The Kurdish Globe
- Type: Weekly newspaper
- Editor-in-chief: Tahir Taeb Jaff
- Editor: Tahir Taeb Jaff
- Founded: 2005
- Political alignment: KRG
- Language: English
- Headquarters: Erbil, Kurdistan Region, Iraq
- Readership: +40,000
- Website: www.kurdishglobe.net

= The Kurdish Globe =

The Kurdish Globe, previously known as The Hewler Globe, is the first English-language newspaper published in Erbil, Kurdistan, northern Iraq.

Published for the first time on March 31, 2005, its editor-in-chief and founder is Jawad Qadir.

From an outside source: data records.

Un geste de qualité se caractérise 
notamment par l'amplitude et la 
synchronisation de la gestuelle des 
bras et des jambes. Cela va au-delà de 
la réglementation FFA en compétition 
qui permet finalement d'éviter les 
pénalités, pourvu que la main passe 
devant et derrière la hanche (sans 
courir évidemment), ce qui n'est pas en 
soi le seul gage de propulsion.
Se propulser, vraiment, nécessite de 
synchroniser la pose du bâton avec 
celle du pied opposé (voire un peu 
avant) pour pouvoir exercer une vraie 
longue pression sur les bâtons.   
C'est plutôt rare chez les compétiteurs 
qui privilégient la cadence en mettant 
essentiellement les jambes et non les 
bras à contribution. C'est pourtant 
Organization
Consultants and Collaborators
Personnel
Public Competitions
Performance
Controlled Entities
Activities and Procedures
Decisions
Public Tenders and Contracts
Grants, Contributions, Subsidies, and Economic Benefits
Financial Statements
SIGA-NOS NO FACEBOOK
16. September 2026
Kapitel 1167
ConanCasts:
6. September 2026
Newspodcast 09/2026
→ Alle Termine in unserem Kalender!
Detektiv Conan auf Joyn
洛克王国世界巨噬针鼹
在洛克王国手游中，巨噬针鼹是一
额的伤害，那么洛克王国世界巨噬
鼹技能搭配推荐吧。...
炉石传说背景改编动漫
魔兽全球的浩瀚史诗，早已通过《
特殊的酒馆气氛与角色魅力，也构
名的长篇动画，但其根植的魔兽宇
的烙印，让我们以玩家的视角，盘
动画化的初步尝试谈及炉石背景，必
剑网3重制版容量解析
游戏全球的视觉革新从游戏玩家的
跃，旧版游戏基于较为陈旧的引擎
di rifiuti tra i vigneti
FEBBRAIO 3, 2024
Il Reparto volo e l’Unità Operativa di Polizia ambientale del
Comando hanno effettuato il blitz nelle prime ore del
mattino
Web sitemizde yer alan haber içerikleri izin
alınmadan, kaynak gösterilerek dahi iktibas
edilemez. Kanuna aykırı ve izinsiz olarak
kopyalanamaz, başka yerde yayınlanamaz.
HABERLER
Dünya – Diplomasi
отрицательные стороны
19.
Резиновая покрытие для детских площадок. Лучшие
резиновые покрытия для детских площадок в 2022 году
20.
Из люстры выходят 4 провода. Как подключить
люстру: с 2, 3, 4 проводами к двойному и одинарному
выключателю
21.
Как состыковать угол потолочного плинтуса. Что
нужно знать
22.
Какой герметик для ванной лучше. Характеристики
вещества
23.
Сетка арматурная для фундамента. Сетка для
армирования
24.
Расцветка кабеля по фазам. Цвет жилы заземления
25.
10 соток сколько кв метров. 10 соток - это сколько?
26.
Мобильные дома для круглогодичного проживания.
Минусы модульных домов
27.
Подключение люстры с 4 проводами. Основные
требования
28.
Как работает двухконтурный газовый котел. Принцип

The name was changed from The Hewler Globe to The Kurdish Globe since the paper included issues of a pan-Kurdish nature, including all parts of Kurdistan in Iraq, Iran, Syria and Anatolia, and not just Hewlêr (Kurdish for Erbil).

This weekly newspaper is published every Tuesday. It focuses primarily on Kurdish issues ranging from politics to culture, as well as Middle East-related issues and politics.

Its main rival is SOMA Digest, the second English language newspaper published in the Kurdistan region. Whereas The Kurdish Globe is edited from the point of view of the Kurdistan Regional Government, SOMA Digest is closely related to the Patriotic Union of Kurdistan (PUK).